# Machine Learning with Python

## 4.2 Forecasting

With time series data, we are often interested in making regression predictions for future timepoints - this is *forecasting*.

In [None]:
import numpy as np
import pandas as pd
import matplotlib.pyplot as plt

In [None]:
sun = pd.read_csv('sunspots.csv')

In [None]:
sun.head()

In [None]:
spots = sun['Monthly_Spots']
plt.figure(figsize = (20, 6))
plt.plot(np.arange(0,len(spots)),spots)
plt.show()

Let's try to predict the current number of sunspots using the ten previous months' values as features - this is an *autoregressive model*.

In [None]:
shifts = np.arange(1,11)
ten_shifts = {'lag_{}'.format(i): spots.shift(i) for i in shifts}
ten_shifts = pd.DataFrame(ten_shifts)
ten_shifts

Ignoring the first ten rows (which have missing data), we will use the first 2000 months as training data and the rest as testing data.

In [None]:
X_train = ten_shifts[10:2000]
X_test = ten_shifts[2000:]

y_train = spots[10:2000]
y_test = spots[2000:]


In [None]:
from sklearn.ensemble import RandomForestRegressor

rfc = RandomForestRegressor()
rfc.fit(X_train,y_train)


In [None]:
from sklearn.linear_model import Ridge

lm = Ridge(alpha=0.01)
lm.fit(X_train,y_train)

In [None]:
y_pred = lm.predict(X_test)

In [None]:

#fig,ax = plt.subplots()
plt.figure(figsize = (20, 6))
plt.plot(np.arange(0,len(y_test)),y_test)
plt.plot(np.arange(0,len(y_pred)),y_pred)
plt.show()

Given the real values for the ten previous months, the predictions are matching the observed values very well.

In [None]:
from sklearn.metrics import r2_score
r2_score(y_test,y_pred)

### Interpreting the model

The model coefficients can show us information about the smoothness of the signal.

In [None]:
plt.bar(X_train.columns,lm.coef_)
plt.show()

Clearly the month immediately before has by far the strongest contribution to the prediction - after this, the coefficients are considerably smaller.

If the signal were smoother then there would be more predictive value in previous months' data.

### What about cross-validation?

Cross-validation is possible for forecasting, but we need to be careful.
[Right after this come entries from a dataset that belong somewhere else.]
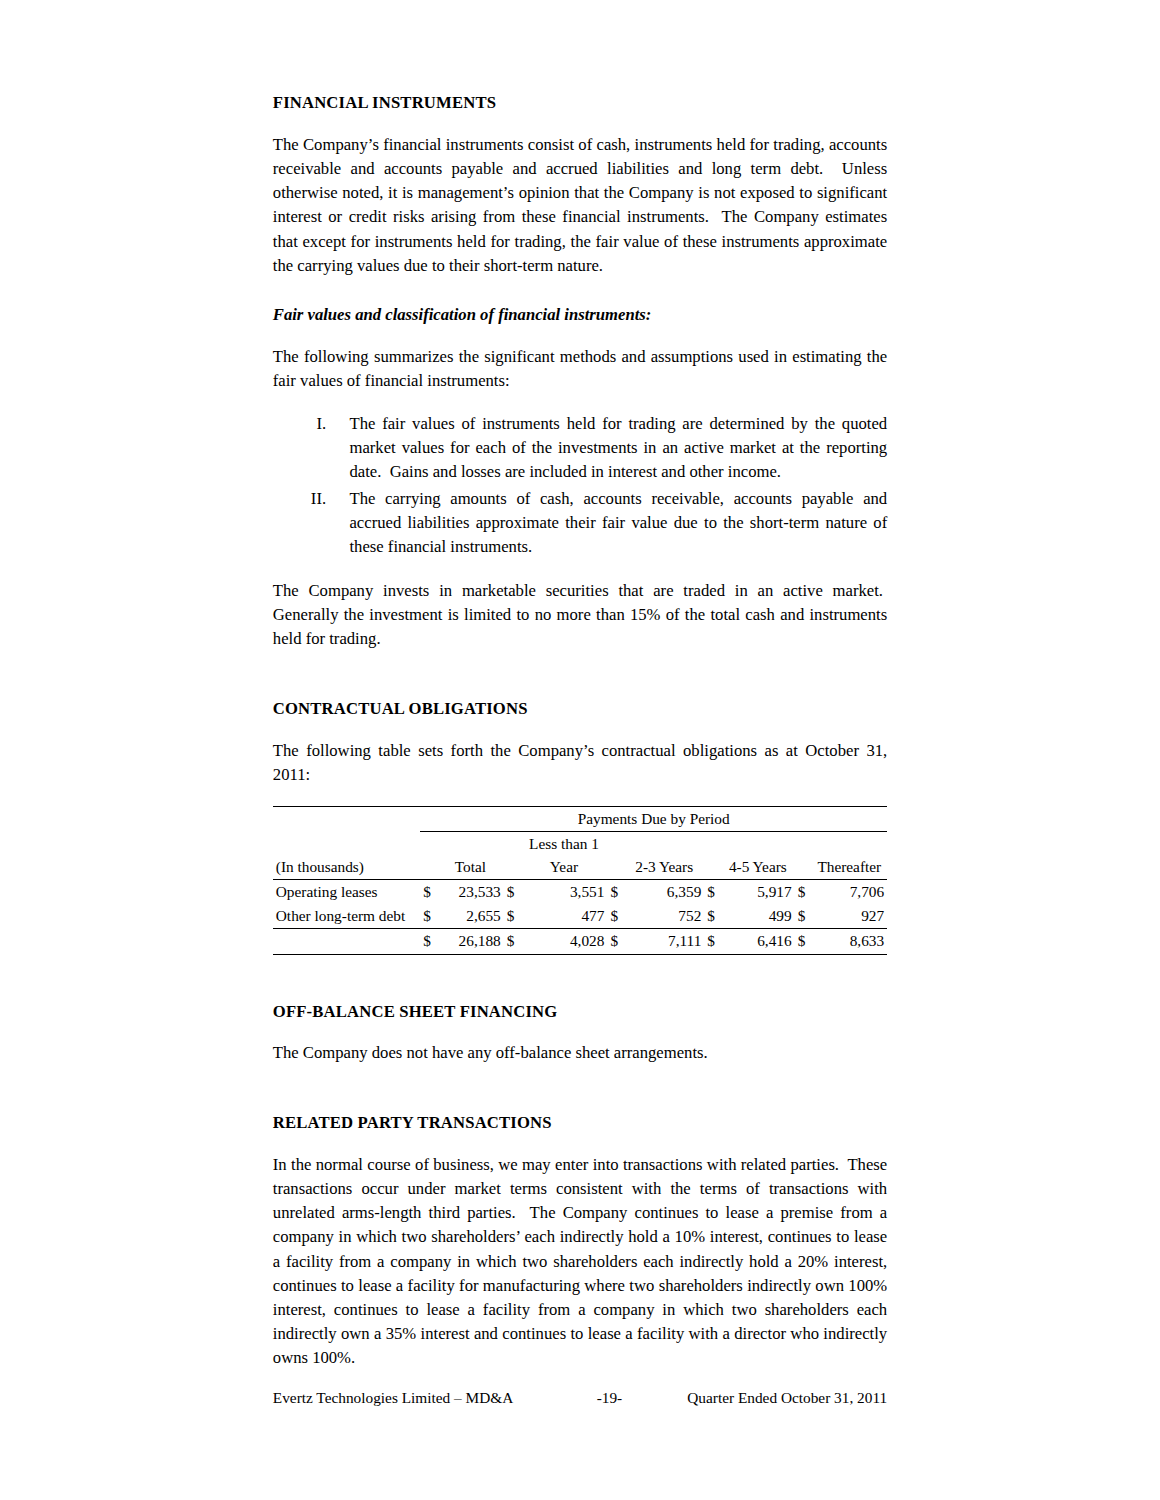FINANCIAL INSTRUMENTS
The Company’s financial instruments consist of cash, instruments held for trading, accounts receivable and accounts payable and accrued liabilities and long term debt. Unless otherwise noted, it is management’s opinion that the Company is not exposed to significant interest or credit risks arising from these financial instruments. The Company estimates that except for instruments held for trading, the fair value of these instruments approximate the carrying values due to their short-term nature.
Fair values and classification of financial instruments:
The following summarizes the significant methods and assumptions used in estimating the fair values of financial instruments:
I. The fair values of instruments held for trading are determined by the quoted market values for each of the investments in an active market at the reporting date. Gains and losses are included in interest and other income.
II. The carrying amounts of cash, accounts receivable, accounts payable and accrued liabilities approximate their fair value due to the short-term nature of these financial instruments.
The Company invests in marketable securities that are traded in an active market. Generally the investment is limited to no more than 15% of the total cash and instruments held for trading.
CONTRACTUAL OBLIGATIONS
The following table sets forth the Company’s contractual obligations as at October 31, 2011:
| | Payments Due by Period |
| --- | --- |
| (In thousands) | | Total | | Less than 1 Year | | 2-3 Years | | 4-5 Years | | Thereafter |
| Operating leases | $ | 23,533 | $ | 3,551 | $ | 6,359 | $ | 5,917 | $ | 7,706 |
| Other long-term debt | $ | 2,655 | $ | 477 | $ | 752 | $ | 499 | $ | 927 |
| | $ | 26,188 | $ | 4,028 | $ | 7,111 | $ | 6,416 | $ | 8,633 |
OFF-BALANCE SHEET FINANCING
The Company does not have any off-balance sheet arrangements.
RELATED PARTY TRANSACTIONS
In the normal course of business, we may enter into transactions with related parties. These transactions occur under market terms consistent with the terms of transactions with unrelated arms-length third parties. The Company continues to lease a premise from a company in which two shareholders’ each indirectly hold a 10% interest, continues to lease a facility from a company in which two shareholders each indirectly hold a 20% interest, continues to lease a facility for manufacturing where two shareholders indirectly own 100% interest, continues to lease a facility from a company in which two shareholders each indirectly own a 35% interest and continues to lease a facility with a director who indirectly owns 100%.
Evertz Technologies Limited – MD&A
-19-
Quarter Ended October 31, 2011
If we randomly shuffle rows then we are definitely going to cross-contaminate information between the training and testing folds, often leading to an unreasonably high estimate of performance.

In general, we should only use PAST information to predict the future. There is a specific iterator for time series that deals with this properly: [TimeSeriesSplit](https://scikit-learn.org/stable/modules/generated/sklearn.model_selection.TimeSeriesSplit.html#timeseriessplit)

In [None]:
from sklearn.model_selection import cross_val_score
from sklearn.model_selection import TimeSeriesSplit

# a 5-fold cross-validation, scored using r2
score = cross_val_score( lm,
                         X_train,
                         y_train,
                         cv=TimeSeriesSplit(),
                         scoring='r2')
print("Cross-validated r2:")
print(score)
print("mean:", np.mean(score))

### Rolling predictions

It is often interesting to see how far into the future our model can successfully predict. To do this, we can replace the *actual* lag features with *predicted* ones.

In [None]:
current_features = X_test.iloc[0]
current_features

In [None]:
current_pred = lm.predict(current_features.to_frame().T)
current_pred

In [None]:
next_features = current_features.shift()
next_features[0] = current_pred
next_features

In [None]:
predictions = []
current_features = X_test.iloc[0]
for i in range(len(X_test)):
    current_pred = lm.predict(current_features.to_frame().T)
    predictions.append(current_pred[0])
    next_features = current_features.shift()
    next_features[0] = current_pred
    current_features = next_features



In [None]:
plt.figure(figsize = (20, 6))
plt.plot(np.arange(0,len(y_test)),y_test)
plt.plot(np.arange(0,len(predictions)),predictions)
plt.show()

Clearly our model is not good for predicting more than a few months ahead.

### Exercise

Explore using different lag values to supply forecasting features for this dataset. Can we predict further into the future?

Would a sliding window help in producing smoother predictions?